The splines can be applied in a several different ways, it is a wide topic, so
this article documents the particular approach used in our code.
Each function from the model $f(x)$ is expressed as linear combination of the basis functions $B_i(x)$.
Every basis function is modeled by cubic splines. The tricky part in the program is reduction of the
number of splines. For example, for 5 features we need 66 functions in a model. If to use 10 point grid we need 660
basis functions, 5940 cubic splines and 23760 parameters to express them. They all must be organized in structures and
navigating through them repeatedly in the long loops will take significant time. The reduction can be achieved
by using dimensionless basis functions which shapes only depend on the number of points.
Some critical choices
- Each basis function is created for unit vector $e^T = [0\: 0\: 1\: ... \: 0 \:0]$ which has only one
non null element.
- All unit vectors are pairwise orthogonal and their number equals to number
of points in modeled function.
- The intervals between points are equal.
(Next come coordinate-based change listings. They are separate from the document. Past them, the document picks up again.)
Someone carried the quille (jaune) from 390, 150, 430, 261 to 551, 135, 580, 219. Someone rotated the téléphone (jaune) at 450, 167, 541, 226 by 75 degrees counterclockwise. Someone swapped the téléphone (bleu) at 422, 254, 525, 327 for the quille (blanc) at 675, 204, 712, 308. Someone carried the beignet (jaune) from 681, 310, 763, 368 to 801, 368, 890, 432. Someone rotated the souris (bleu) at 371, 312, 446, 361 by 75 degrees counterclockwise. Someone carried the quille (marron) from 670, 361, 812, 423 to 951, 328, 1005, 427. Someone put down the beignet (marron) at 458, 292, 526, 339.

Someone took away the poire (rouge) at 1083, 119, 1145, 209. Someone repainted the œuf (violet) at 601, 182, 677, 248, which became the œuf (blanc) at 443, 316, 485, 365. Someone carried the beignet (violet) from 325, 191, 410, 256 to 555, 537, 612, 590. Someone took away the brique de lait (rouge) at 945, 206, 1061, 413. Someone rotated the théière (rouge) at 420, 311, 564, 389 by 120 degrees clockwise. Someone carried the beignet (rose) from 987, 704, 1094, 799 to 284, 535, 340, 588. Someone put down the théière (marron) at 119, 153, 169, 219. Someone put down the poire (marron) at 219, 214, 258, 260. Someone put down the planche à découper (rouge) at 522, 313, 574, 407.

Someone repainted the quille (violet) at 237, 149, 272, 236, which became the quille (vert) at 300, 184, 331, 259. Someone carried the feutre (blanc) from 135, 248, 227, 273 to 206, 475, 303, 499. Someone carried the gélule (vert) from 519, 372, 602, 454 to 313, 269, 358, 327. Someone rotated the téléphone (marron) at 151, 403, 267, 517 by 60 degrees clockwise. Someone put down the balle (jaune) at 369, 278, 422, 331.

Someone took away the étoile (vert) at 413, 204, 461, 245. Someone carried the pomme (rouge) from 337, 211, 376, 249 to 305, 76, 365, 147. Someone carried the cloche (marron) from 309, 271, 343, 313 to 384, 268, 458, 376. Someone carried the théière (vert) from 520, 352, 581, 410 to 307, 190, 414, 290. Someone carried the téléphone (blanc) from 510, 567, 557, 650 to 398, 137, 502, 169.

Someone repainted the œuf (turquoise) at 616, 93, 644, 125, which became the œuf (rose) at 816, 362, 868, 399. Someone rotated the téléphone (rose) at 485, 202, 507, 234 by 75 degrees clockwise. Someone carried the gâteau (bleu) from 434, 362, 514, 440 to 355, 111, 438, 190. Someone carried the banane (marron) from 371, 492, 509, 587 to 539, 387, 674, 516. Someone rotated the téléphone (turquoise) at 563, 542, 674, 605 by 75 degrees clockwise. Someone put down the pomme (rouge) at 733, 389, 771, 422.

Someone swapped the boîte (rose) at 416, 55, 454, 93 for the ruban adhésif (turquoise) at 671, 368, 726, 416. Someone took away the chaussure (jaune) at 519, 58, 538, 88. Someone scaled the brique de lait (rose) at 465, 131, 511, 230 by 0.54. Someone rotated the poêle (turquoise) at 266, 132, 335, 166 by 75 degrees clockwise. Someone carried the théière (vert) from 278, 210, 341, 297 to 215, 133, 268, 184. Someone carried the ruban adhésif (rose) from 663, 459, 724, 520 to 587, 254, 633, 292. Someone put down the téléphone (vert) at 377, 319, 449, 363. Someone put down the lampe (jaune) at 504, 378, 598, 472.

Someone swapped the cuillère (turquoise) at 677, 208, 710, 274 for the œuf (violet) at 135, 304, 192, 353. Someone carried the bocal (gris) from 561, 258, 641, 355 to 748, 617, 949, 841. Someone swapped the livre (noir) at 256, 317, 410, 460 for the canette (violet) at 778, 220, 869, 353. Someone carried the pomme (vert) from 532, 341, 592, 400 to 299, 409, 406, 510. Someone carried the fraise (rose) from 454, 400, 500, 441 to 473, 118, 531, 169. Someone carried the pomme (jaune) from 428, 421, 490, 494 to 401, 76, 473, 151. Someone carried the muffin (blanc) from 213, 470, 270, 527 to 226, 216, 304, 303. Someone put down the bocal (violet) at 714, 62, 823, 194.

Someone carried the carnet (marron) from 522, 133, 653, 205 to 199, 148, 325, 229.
The actual code for building the splines for unit functions is sitting in class AlgebraHelper and
it is written based on example provided in the article of James Keesling. It has a unit test.
Two samples of such basis functions are shown in the image below.
Since entire set of basis functions depends only on the number of points, the object holding them can be shared between
the modeled functions. This shared object instantiated from the class Basis.
The parameters $c^T = [c_1 \: c_2 ...]$ for linear combination of basis functions belong to each individual function (object Univariate).
Making everything clear, we can say that one particular function $f_k$ is expressed by linear combination of basis functions in the following way
$$f_k(x) = \sum_{j=0}^n c_{j}^{(k)} B_j(x).$$
Another function $f_m$ may be expressed as different linear combination of the same basis functions in case if they both have same number of points
in the unit vectors used for instantiation
$$f_m(x) = \sum_{j=0}^n c_{j}^{(m)} B_j(x).$$
The fields of definitions for $f_k$ and $f_m$ may be different but we use relative argument $x$ which points to the segment associated to particular cubic spline.
All basis functions are generated once at the start of the training process and only coefficients $c$ are updated at each training step.
Projection descent for a single function
Let us drop indexes for convenience. The function value is computed via basis function
$$\hat f(x) = \sum_{j=0}^n c_{j} B_j(x).$$
The computed value $\hat f$ is different from wanted value $f$. According to projection descent algorithm all coefficients $c_j$ are
updated in the following way
$$c_j = c_j + \alpha [f(x) - \hat f(x)] B_j(x), $$
where $\alpha$ is regularization parameter. By applying it for each coefficient in every function for all records in multiple epochs the model
is trained to output targets. Wanted function values are computed in a similar to back propagation algorithm explained in
another article.
|
|
|